The fault lies with political parties -Dr. Keziah Awosika
Commending the House for, at least, throwing its weight behind 35% slots for women in appointive positions, Dr. Keziah Awosika, Executive Director, Women Law & Development Centre Nigeria, WLDCN, primarily blamed political parties for the poor number of women in elective positions.
“Our representation in governance is the fault of political parties; they do not put forward their women for elective positions. Women were only 12 in the 1999-2003 parliament, and this increased a little in 2007, but by 2011, it all disappeared. It is not as if women are not getting the votes. The problem is that at the party level, they are not being given a chance. Parties claim they should not pay for nomination forms but how can they get equal chances with men who paid millions for these forms? You can see the deceit is clear.
“The northerners have been encouraging their women at party levels, and that is why you see women like Hajia Aisha Jummai Alhassan almost winning governorship elections. I will urge other regions to take a clue from the northerners. A constitutional backing is not the only way out,” Awosika said.
Nigeria has been taken 100 years back -Josephine Effa-Chukwuma
On her part, women’s rights activist, Josephine Effa-Chukwuma, described the senate’s action as a huge setback, declaring that the nation has been taken 100 years back.

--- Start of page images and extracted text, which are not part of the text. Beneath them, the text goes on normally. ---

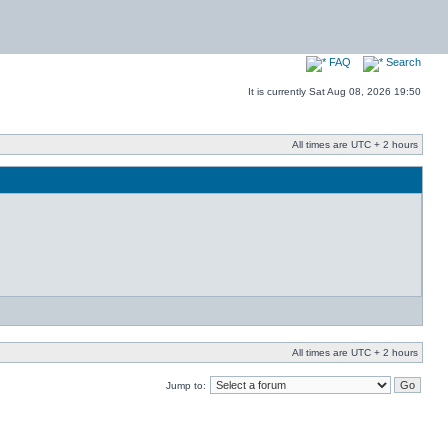
FAQ
Search
It is currently Sat Aug 08, 2026 19:50
All times are UTC + 2 hours
All times are UTC + 2 hours
Jump to:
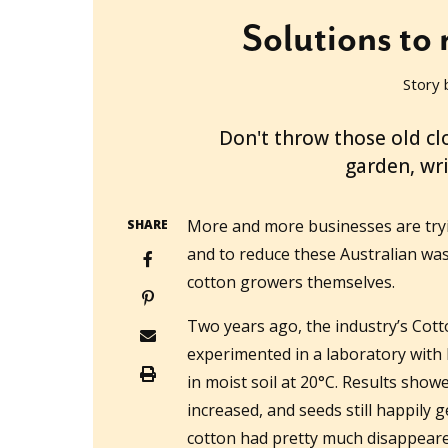
Solutions to 
Story 
2022-08-03T00:26:27+10:00
Don't throw those old cl
garden, wr
More and more businesses are tryin
SHARE
and to reduce these Australian wa
cotton growers themselves.
Two years ago, the industry’s Co
experimented in a laboratory with
in moist soil at 20°C. Results show
increased, and seeds still happily 
cotton had pretty much disappear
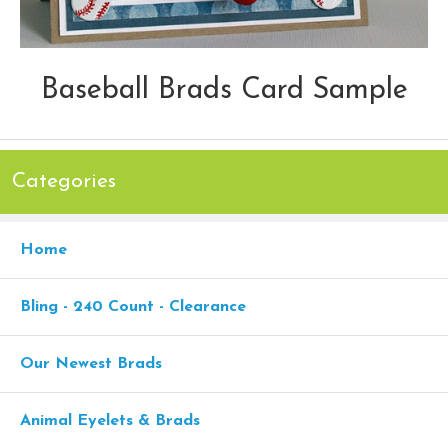
Baseball Brads Card Sample
Categories
Home
Bling - 240 Count - Clearance
Our Newest Brads
Animal Eyelets & Brads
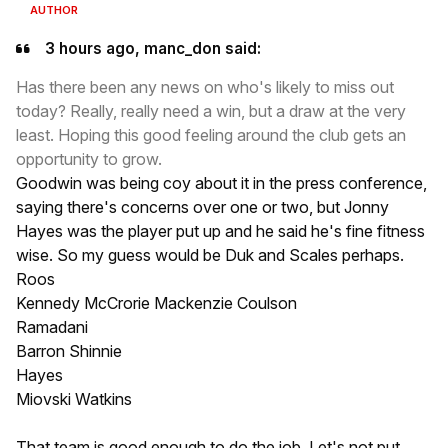
AUTHOR
3 hours ago, manc_don said:
Has there been any news on who's likely to miss out
today? Really, really need a win, but a draw at the very
least. Hoping this good feeling around the club gets an
opportunity to grow.
Goodwin was being coy about it in the press conference,
saying there's concerns over one or two, but Jonny
Hayes was the player put up and he said he's fine fitness
wise. So my guess would be Duk and Scales perhaps.
Roos
Kennedy McCrorie Mackenzie Coulson
Ramadani
Barron Shinnie
Hayes
Miovski Watkins
That team is good enough to do the job. Let's not put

“It is indeed a shame that 20 years after Beijing and the numerous gains made in all spheres of women’s human rights in general, including their political engagement, we are now suffering a roll back. Women gained 64% of seats in the parliamentary elections in countries like Rwanda as far back as 2013. In Senegal too, they were given 43%. Meanwhile, we are still negotiating 35%,” she said.
We’ll ensure these Senators don’t return – Dr. Abiola Akiyode-Afolabi
Chairperson, Transition Monitoring Group, and Executive Director, Women Advocates Research and Documentation Centre, WARD-C, Dr. Abiola Akiyode-Afolabi, on her part, said the senators have only succeeded in showing their gross insensitivity to women issues.
“For that, we will ensure that they are not returned. They will know what women are made of; we will use our numbers to resist this injustice. Enough is enough,” she vowed.
Olanrewaju Suraj, a civil right activist and chairman of Human and Environmental Development Agenda, HEDA on his part said: “For us, it is important that National Assembly respects the right of women. Constitutional amendments are not just another killer; it is the right of the people to enjoy equal freedom and also to promote gender equality.”
In his reaction, Francis Abayomi, executive director, Peace, and Development Project, PEDA said: “For me, I think it shows that we have a long way to go and it also shows the kind of leadership we have in the National Assembly. The people are not prepared to move with the global trend. People still go about with this patriarchal mentality that limits women. For us in the civil society, what happened, yesterday, calls for action. We have to take action to let our people in the National Assembly to appreciate the need for them to be gender sensitive.”